A student or staff member who begins experiencing COVID-19 symptoms or tests positive is required to report it to their school campus. Schools are then required to report to Sonoma County Health Services Department.

Typically, the county’s public health schools team will reach out to all cases and close contacts, said Matt Brown, county spokesman.

“However, when we have a large surge in cases, we simply do not have enough people to manage all of the outreach required,” he said in an email. “This is what we are seeing right now, so we have been requesting that the schools do most of the contact tracing and communication to the close contacts involved with their exposure events.”

Close contacts are defined as those people who have spent 15 minutes in a 24 hour period within 6 feet of an infected person starting from two days before illness onset. For asymptomatic patients, the window is two days before a test specimen is collected.

General notices are sent out to all staff and families when a case is identified among a campus community member. Close contacts receive notifications with quarantine instructions.

» Dataset extract
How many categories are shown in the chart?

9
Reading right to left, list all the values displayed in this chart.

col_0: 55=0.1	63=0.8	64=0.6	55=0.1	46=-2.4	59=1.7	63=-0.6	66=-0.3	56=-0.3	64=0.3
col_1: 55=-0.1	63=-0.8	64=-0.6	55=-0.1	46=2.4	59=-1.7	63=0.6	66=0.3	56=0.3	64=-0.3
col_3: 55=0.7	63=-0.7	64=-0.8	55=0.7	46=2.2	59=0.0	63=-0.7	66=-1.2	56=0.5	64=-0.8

» What to do
1 - According to the passage on school COVID-19 reporting, how close to an infected person must someone be for 15 minutes in a 24-hour period to count as a close contact?
2 - Copy the text of the passage on school COVID-19 reporting from "Close contacts are" up to and including "with quarantine instructions.".

» Task answers
1 - Within 6 feet.

2 -
Close contacts are defined as those people who have spent 15 minutes in a 24 hour period within 6 feet of an infected person starting from two days before illness onset. For asymptomatic patients, the window is two days before a test specimen is collected.

General notices are sent out to all staff and families when a case is identified among a campus community member. Close contacts receive notifications with quarantine instructions.